Cassandra: Detecting Trojaned Networks from Adversarial Perturbations

TL;DR

This paper introduces a novel method for detecting Trojaned neural networks by analyzing adversarial perturbations, achieving over 92% accuracy and demonstrating invariance to trigger variations, data, and architecture.

Contribution

The paper presents a new Trojan detection technique based on network fingerprints derived from adversarial perturbations, with a large-scale evaluation on diverse datasets.

Findings

Achieves over 92% detection accuracy.

Effective across different trigger types, sizes, and architectures.

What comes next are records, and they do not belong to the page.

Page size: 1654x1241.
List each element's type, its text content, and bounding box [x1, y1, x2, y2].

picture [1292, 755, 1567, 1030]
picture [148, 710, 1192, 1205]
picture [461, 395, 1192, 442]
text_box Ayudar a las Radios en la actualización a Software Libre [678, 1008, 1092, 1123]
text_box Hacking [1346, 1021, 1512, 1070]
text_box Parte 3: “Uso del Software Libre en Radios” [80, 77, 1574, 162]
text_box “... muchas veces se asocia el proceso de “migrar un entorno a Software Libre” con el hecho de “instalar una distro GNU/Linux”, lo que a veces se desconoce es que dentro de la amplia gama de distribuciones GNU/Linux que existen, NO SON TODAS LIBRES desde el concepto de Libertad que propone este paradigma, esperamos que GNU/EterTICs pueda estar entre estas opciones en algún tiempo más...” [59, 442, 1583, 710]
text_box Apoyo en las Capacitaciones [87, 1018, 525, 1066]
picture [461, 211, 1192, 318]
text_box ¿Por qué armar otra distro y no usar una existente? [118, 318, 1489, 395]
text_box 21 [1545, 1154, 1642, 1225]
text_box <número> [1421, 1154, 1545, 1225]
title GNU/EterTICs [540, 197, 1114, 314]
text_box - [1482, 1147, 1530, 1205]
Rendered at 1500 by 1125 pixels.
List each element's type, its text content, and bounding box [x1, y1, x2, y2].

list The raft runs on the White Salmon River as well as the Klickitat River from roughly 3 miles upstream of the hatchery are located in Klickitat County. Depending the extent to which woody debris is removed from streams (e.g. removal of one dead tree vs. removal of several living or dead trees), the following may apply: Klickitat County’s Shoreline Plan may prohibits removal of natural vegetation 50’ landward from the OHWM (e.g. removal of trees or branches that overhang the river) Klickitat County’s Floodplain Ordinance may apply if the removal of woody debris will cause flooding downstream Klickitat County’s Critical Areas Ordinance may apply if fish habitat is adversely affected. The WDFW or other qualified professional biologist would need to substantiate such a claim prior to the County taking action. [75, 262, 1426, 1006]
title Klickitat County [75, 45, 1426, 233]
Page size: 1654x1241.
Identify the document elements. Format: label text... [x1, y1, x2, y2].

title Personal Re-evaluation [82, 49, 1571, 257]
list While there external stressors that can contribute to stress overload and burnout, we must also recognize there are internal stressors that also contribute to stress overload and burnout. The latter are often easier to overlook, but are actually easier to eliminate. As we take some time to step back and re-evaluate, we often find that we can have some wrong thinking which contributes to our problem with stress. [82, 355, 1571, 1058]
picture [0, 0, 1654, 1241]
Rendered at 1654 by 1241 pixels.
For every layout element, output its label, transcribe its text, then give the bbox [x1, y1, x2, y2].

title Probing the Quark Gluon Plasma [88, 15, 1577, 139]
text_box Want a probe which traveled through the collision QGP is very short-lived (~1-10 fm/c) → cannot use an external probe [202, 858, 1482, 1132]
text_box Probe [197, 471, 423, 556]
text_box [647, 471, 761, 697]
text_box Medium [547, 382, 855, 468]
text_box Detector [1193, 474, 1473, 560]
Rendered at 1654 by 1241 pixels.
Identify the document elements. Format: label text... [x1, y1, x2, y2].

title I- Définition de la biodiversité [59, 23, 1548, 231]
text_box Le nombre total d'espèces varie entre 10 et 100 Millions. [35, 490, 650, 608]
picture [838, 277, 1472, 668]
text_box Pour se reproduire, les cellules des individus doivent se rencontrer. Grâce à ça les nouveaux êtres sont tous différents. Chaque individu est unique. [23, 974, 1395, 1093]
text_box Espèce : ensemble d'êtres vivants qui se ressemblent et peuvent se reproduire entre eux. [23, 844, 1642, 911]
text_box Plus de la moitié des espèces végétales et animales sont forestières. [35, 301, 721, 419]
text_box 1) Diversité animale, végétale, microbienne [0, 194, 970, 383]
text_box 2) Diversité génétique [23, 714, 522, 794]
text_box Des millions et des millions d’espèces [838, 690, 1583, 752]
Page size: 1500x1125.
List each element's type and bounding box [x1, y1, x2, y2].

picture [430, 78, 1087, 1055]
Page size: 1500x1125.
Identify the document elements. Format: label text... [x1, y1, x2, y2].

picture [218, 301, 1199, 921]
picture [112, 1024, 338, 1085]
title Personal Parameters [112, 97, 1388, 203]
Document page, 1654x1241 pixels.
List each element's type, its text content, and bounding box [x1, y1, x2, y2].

Largest study to date on Trojaned network detection.

Abstract

Deep neural networks are being widely deployed for many critical tasks due to their high classification accuracy. In many cases, pre-trained models are sourced from vendors who may have disrupted the training pipeline to insert Trojan behaviors into the models. These malicious behaviors can be triggered at the adversary's will and hence, cause a serious threat to the widespread deployment of deep models. We propose a method to verify if a pre-trained model is Trojaned or benign. Our method captures fingerprints of neural networks in the form of adversarial perturbations learned from the network gradients. Inserting backdoors into a network alters its decision boundaries which are effectively encoded in their adversarial perturbations. We train a two stream network for Trojan detection from its global ($L_\infty$ and $L_2$ bounded) perturbations and the localized region of high energy within each perturbation. The former encodes decision boundaries of the network and latter encodes the unknown trigger shape. We also propose an anomaly detection method to identify the target class in a Trojaned network. Our methods are invariant to the trigger type, trigger size, training data and network architecture. We evaluate our methods on MNIST, NIST-Round0 and NIST-Round1 datasets, with up to 1,000 pre-trained models making this the largest study to date on Trojaned network detection, and achieve over 92\% detection accuracy to set the new state-of-the-art.